### Given data
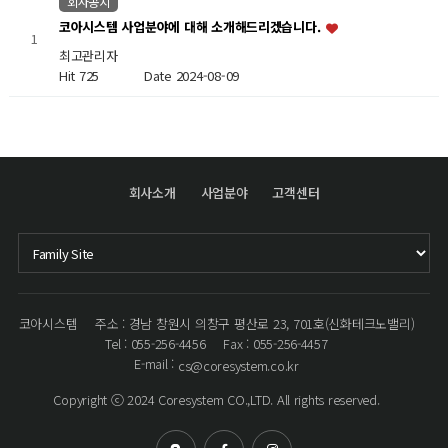
회사공지
코아시스템 사업분야에 대해 소개해드리겠습니다.
1
최고관리자
Hit 725
Date 2024-08-09
회사소개
사업분야
고객센터
코아시스템
주소 : 경남 창원시 의창구 평산로 23, 701호(신화테크노밸리)
Tel : 055-256-4456
Fax : 055-256-4457
E-mail :
cs@coresystem.co.kr
Copyright ⓒ 2024 Coresystem CO.,LTD. All rights reserved.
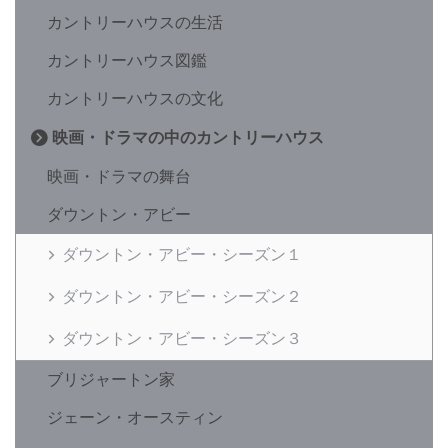
カントリーハウスの生活
カントリーハウス図鑑
カントリーハウスの文化
映画・ドラマの中のカントリーハウス
映画・ドラマの舞台
ダウントン・アビー
ダウントン・アビー・シーズン１
ダウントン・アビー・シーズン２
ダウントン・アビー・シーズン３
ブリジャートン家
ジェーン・オースティン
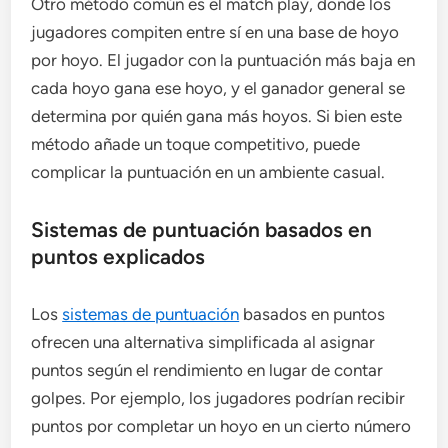
Otro método común es el match play, donde los
jugadores compiten entre sí en una base de hoyo
por hoyo. El jugador con la puntuación más baja en
cada hoyo gana ese hoyo, y el ganador general se
determina por quién gana más hoyos. Si bien este
método añade un toque competitivo, puede
complicar la puntuación en un ambiente casual.
Sistemas de puntuación basados en
puntos explicados
Los
sistemas de puntuación
basados en puntos
ofrecen una alternativa simplificada al asignar
puntos según el rendimiento en lugar de contar
golpes. Por ejemplo, los jugadores podrían recibir
puntos por completar un hoyo en un cierto número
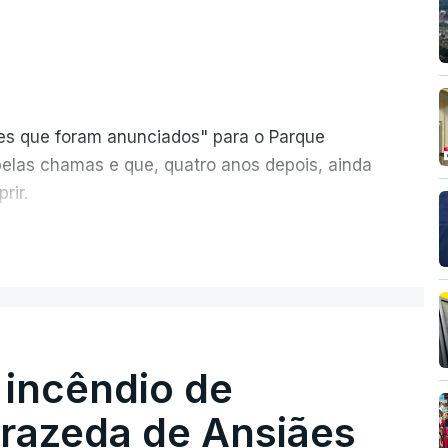
ões que foram anunciados" para o Parque
pelas chamas e que, quatro anos depois, ainda
rir.
ER MAIS
 incêndio de
T
rrazeda de Ansiães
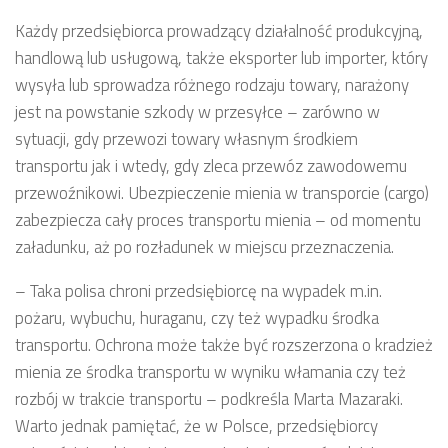
Każdy przedsiębiorca prowadzący działalność produkcyjną,
handlową lub usługową, także eksporter lub importer, który
wysyła lub sprowadza różnego rodzaju towary, narażony
jest na powstanie szkody w przesyłce – zarówno w
sytuacji, gdy przewozi towary własnym środkiem
transportu jak i wtedy, gdy zleca przewóz zawodowemu
przewoźnikowi. Ubezpieczenie mienia w transporcie (cargo)
zabezpiecza cały proces transportu mienia – od momentu
załadunku, aż po rozładunek w miejscu przeznaczenia.
– Taka polisa chroni przedsiębiorcę na wypadek m.in.
pożaru, wybuchu, huraganu, czy też wypadku środka
transportu. Ochrona może także być rozszerzona o kradzież
mienia ze środka transportu w wyniku włamania czy też
rozbój w trakcie transportu – podkreśla Marta Mazaraki.
Warto jednak pamiętać, że w Polsce, przedsiębiorcy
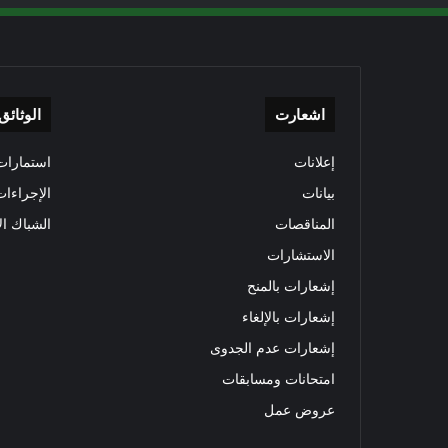
اشعارت
الوثائق
إعلانات
استمارات 
بيانات
الإجراءات
المناقصات
الشباك ال
الاستشارات
إشعارات بالمنح
إشعارات بالإلغاء
إشعارات عدم الجدوى
امتحانات ومسابقات
عروض عمل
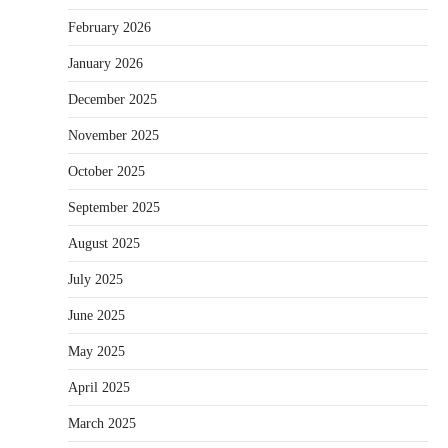
February 2026
January 2026
December 2025
November 2025
October 2025
September 2025
August 2025
July 2025
June 2025
May 2025
April 2025
March 2025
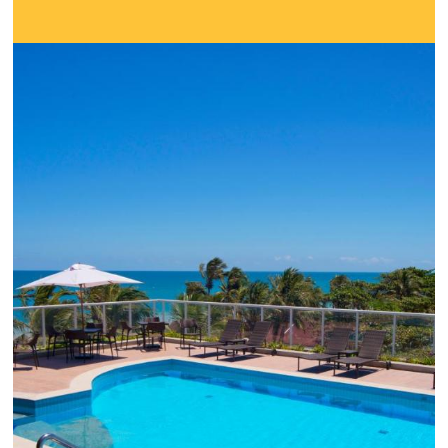
cotações offline em reservas online
Uma solução que auxilia os hoteleiros no aumento da c
de cotações vindas por Email, Telefone e Whatsapp, de 
simples e prática. Permitindo que todas as etapas do p
de reservas sejam gerenciadas de forma integrada. Con
Saiba mais...
Chegou o Omnibees
Academy Presencial
Torne-se um expert em gestão
hoteleira!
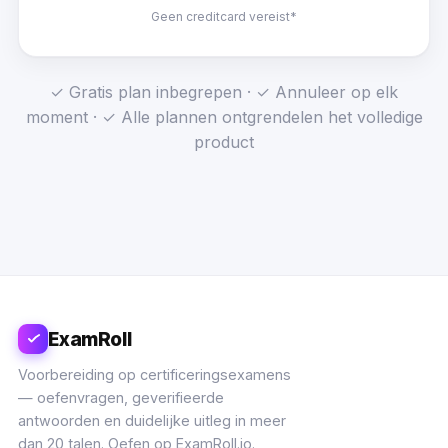
Geen creditcard vereist*
✓ Gratis plan inbegrepen · ✓ Annuleer op elk
moment · ✓ Alle plannen ontgrendelen het volledige
product
ExamRoll
Voorbereiding op certificeringsexamens
— oefenvragen, geverifieerde
antwoorden en duidelijke uitleg in meer
dan 20 talen. Oefen op ExamRoll.io.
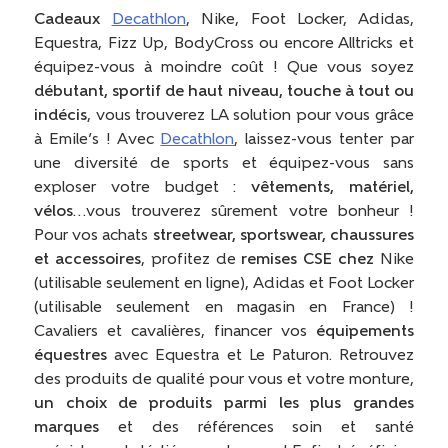
Cadeaux
Decathlon
, Nike, Foot Locker, Adidas,
Equestra, Fizz Up, BodyCross ou encore Alltricks et
équipez-vous à moindre coût ! Que vous soyez
débutant, sportif de haut niveau, touche à tout ou
indécis
, vous trouverez LA solution pour vous grâce
à Emile’s ! Avec
Decathlon
, laissez-vous tenter par
une diversité de sports et équipez-vous sans
exploser votre budget :
vêtements, matériel,
vélos
…vous trouverez sûrement votre bonheur !
Pour vos achats
streetwear, sportswear, chaussures
et accessoires
, profitez de
remises CSE chez
Nike
(utilisable seulement en ligne), Adidas et Foot Locker
(utilisable seulement en magasin en France) !
Cavaliers et cavalières, financer vos
équipements
équestres
avec Equestra et Le Paturon. Retrouvez
des produits de qualité pour vous et votre monture,
un choix de produits parmi les plus grandes
marques
et des références soin et santé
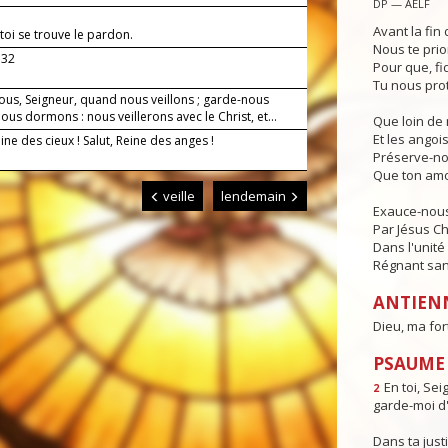
DP — AELF
Avant la fin 
toi se trouve le pardon.
Nous te prio
.32
Pour que, fi
Tu nous pro
ous, Seigneur, quand nous veillons ; garde-nous
us dormons : nous veillerons avec le Christ, et...
Que loin de 
Et les angois
eine des cieux ! Salut, Reine des anges !
Préserve-no
Que ton amo
veille
lendemain
Exauce-nous,
Par Jésus Ch
Dans l'unité 
Régnant sans
ANTIEN
Dieu, ma for
PSAUME : 
En toi, Sei
2
garde-moi d'
Dans ta justi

### Aim of the exercise
Print every line of text in the data above verbatim, omitting the pictures.

### Output for this exercise
회사공지
코아시스템 사업분야에 대해 소개해드리겠습니다.
1
최고관리자
Hit 725
Date 2024-08-09
회사소개
사업분야
고객센터
코아시스템
주소 : 경남 창원시 의창구 평산로 23, 701호(신화테크노밸리)
Tel : 055-256-4456
Fax : 055-256-4457
E-mail :
cs@coresystem.co.kr
Copyright ⓒ 2024 Coresystem CO.,LTD. All rights reserved.
カントリーハウスの生活
カントリーハウス図鑑
カントリーハウスの文化
映画・ドラマの中のカントリーハウス
映画・ドラマの舞台
ダウントン・アビー
ダウントン・アビー・シーズン１
ダウントン・アビー・シーズン２
ダウントン・アビー・シーズン３
ブリジャートン家
ジェーン・オースティン
Otro método común es el match play, donde los
jugadores compiten entre sí en una base de hoyo
por hoyo. El jugador con la puntuación más baja en
cada hoyo gana ese hoyo, y el ganador general se
determina por quién gana más hoyos. Si bien este
método añade un toque competitivo, puede
complicar la puntuación en un ambiente casual.
Sistemas de puntuación basados en
puntos explicados
Los
sistemas de puntuación
basados en puntos
ofrecen una alternativa simplificada al asignar
puntos según el rendimiento en lugar de contar
golpes. Por ejemplo, los jugadores podrían recibir
puntos por completar un hoyo en un cierto número
ões que foram anunciados" para o Parque
pelas chamas e que, quatro anos depois, ainda
rir.
ER MAIS
 incêndio de
T
rrazeda de Ansiães
Każdy przedsiębiorca prowadzący działalność produkcyjną,
handlową lub usługową, także eksporter lub importer, który
wysyła lub sprowadza różnego rodzaju towary, narażony
jest na powstanie szkody w przesyłce – zarówno w
sytuacji, gdy przewozi towary własnym środkiem
transportu jak i wtedy, gdy zleca przewóz zawodowemu
przewoźnikowi. Ubezpieczenie mienia w transporcie (cargo)
zabezpiecza cały proces transportu mienia – od momentu
załadunku, aż po rozładunek w miejscu przeznaczenia.
– Taka polisa chroni przedsiębiorcę na wypadek m.in.
pożaru, wybuchu, huraganu, czy też wypadku środka
transportu. Ochrona może także być rozszerzona o kradzież
mienia ze środka transportu w wyniku włamania czy też
rozbój w trakcie transportu – podkreśla Marta Mazaraki.
Warto jednak pamiętać, że w Polsce, przedsiębiorcy
اشعارت
الوثائق
إعلانات
استمارات 
بيانات
الإجراءات
المناقصات
الشباك ال
الاستشارات
إشعارات بالمنح
إشعارات بالإلغاء
إشعارات عدم الجدوى
امتحانات ومسابقات
عروض عمل
February 2026
January 2026
December 2025
November 2025
October 2025
September 2025
August 2025
July 2025
June 2025
May 2025
April 2025
March 2025
cotações offline em reservas online
Uma solução que auxilia os hoteleiros no aumento da c
de cotações vindas por Email, Telefone e Whatsapp, de 
simples e prática. Permitindo que todas as etapas do p
de reservas sejam gerenciadas de forma integrada. Con
Saiba mais...
Chegou o Omnibees
Academy Presencial
Torne-se um expert em gestão
hoteleira!
Geen creditcard vereist*
✓ Gratis plan inbegrepen · ✓ Annuleer op elk
moment · ✓ Alle plannen ontgrendelen het volledige
product
ExamRoll
Voorbereiding op certificeringsexamens
— oefenvragen, geverifieerde
antwoorden en duidelijke uitleg in meer
dan 20 talen. Oefen op ExamRoll.io.
Cadeaux
Decathlon
, Nike, Foot Locker, Adidas,
Equestra, Fizz Up, BodyCross ou encore Alltricks et
équipez-vous à moindre coût ! Que vous soyez
débutant, sportif de haut niveau, touche à tout ou
indécis
, vous trouverez LA solution pour vous grâce
à Emile’s ! Avec
Decathlon
, laissez-vous tenter par
une diversité de sports et équipez-vous sans
exploser votre budget :
vêtements, matériel,
vélos
…vous trouverez sûrement votre bonheur !
Pour vos achats
streetwear, sportswear, chaussures
et accessoires
, profitez de
remises CSE chez
Nike
(utilisable seulement en ligne), Adidas et Foot Locker
(utilisable seulement en magasin en France) !
Cavaliers et cavalières, financer vos
équipements
équestres
avec Equestra et Le Paturon. Retrouvez
des produits de qualité pour vous et votre monture,
un choix de produits parmi les plus grandes
marques
et des références soin et santé
DP — AELF
Avant la fin 
toi se trouve le pardon.
Nous te prio
.32
Pour que, fi
Tu nous pro
ous, Seigneur, quand nous veillons ; garde-nous
us dormons : nous veillerons avec le Christ, et...
Que loin de 
Et les angois
eine des cieux ! Salut, Reine des anges !
Préserve-no
Que ton amo
veille
lendemain
Exauce-nous,
Par Jésus Ch
Dans l'unité 
Régnant sans
ANTIEN
Dieu, ma for
PSAUME : 
En toi, Sei
2
garde-moi d'
Dans ta justi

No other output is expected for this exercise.